Work item:
Give back an exact copy of the lines from the start of the material through the line bearing "DR. MASSEY: My". Include both ends and nothing else.

Records for this task:

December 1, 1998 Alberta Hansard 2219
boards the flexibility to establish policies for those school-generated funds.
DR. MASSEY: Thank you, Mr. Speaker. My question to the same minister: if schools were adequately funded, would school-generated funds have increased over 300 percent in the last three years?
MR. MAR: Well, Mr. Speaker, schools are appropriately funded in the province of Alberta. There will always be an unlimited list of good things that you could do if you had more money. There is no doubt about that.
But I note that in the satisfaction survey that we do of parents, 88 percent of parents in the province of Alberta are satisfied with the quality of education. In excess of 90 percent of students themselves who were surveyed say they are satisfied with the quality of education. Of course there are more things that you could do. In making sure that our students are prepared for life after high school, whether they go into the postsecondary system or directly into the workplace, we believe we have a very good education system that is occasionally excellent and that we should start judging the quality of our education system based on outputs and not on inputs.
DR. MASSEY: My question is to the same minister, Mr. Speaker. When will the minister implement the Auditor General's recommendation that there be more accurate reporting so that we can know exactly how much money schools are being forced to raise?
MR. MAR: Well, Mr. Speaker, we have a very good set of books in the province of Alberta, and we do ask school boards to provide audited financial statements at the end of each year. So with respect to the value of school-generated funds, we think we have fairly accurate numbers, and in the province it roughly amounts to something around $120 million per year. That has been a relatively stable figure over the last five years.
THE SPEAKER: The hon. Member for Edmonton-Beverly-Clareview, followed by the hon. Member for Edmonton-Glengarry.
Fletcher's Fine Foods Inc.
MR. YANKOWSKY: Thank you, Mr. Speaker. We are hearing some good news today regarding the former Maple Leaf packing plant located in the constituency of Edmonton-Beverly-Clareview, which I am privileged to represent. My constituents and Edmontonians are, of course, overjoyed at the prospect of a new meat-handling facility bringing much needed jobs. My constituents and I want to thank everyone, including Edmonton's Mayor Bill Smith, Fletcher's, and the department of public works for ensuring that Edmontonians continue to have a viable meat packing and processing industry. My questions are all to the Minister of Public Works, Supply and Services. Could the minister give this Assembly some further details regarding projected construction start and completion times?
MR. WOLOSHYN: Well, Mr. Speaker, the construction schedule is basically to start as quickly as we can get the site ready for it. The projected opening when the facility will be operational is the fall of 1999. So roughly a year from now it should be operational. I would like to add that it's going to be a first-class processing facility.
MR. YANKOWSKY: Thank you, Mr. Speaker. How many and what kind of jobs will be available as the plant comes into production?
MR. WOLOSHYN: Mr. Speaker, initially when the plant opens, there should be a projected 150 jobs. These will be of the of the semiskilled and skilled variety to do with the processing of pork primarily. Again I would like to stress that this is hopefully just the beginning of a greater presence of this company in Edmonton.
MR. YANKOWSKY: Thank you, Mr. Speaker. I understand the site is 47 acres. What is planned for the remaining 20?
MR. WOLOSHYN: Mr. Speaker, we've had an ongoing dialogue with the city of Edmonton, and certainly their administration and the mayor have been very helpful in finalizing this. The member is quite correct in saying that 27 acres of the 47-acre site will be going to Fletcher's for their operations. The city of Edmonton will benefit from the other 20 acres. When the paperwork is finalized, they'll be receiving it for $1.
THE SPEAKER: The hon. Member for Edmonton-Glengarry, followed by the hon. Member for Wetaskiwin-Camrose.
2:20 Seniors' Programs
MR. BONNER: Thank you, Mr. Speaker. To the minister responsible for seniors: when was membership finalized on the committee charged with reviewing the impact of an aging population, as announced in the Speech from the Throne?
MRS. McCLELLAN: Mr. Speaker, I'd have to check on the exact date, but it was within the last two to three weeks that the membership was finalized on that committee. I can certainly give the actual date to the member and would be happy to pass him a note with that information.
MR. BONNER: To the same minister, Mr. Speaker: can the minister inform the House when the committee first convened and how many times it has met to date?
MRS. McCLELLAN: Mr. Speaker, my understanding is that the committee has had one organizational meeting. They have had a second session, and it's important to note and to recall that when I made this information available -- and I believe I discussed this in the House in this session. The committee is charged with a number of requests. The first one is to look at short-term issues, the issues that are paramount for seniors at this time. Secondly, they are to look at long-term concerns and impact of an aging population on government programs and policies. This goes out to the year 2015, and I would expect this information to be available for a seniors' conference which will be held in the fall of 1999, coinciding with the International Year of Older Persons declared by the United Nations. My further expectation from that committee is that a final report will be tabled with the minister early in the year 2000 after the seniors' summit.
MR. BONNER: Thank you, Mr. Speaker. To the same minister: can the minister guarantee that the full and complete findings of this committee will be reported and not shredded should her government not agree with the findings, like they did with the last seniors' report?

Result:
December 1, 1998 Alberta Hansard 2219
boards the flexibility to establish policies for those school-generated funds.
DR. MASSEY: Thank you, Mr. Speaker. My question to the same minister: if schools were adequately funded, would school-generated funds have increased over 300 percent in the last three years?
MR. MAR: Well, Mr. Speaker, schools are appropriately funded in the province of Alberta. There will always be an unlimited list of good things that you could do if you had more money. There is no doubt about that.
But I note that in the satisfaction survey that we do of parents, 88 percent of parents in the province of Alberta are satisfied with the quality of education. In excess of 90 percent of students themselves who were surveyed say they are satisfied with the quality of education. Of course there are more things that you could do. In making sure that our students are prepared for life after high school, whether they go into the postsecondary system or directly into the workplace, we believe we have a very good education system that is occasionally excellent and that we should start judging the quality of our education system based on outputs and not on inputs.
DR. MASSEY: My question is to the same minister, Mr. Speaker. When will the minister implement the Auditor General's recommendation that there be more accurate reporting so that we can know exactly how much money schools are being forced to raise?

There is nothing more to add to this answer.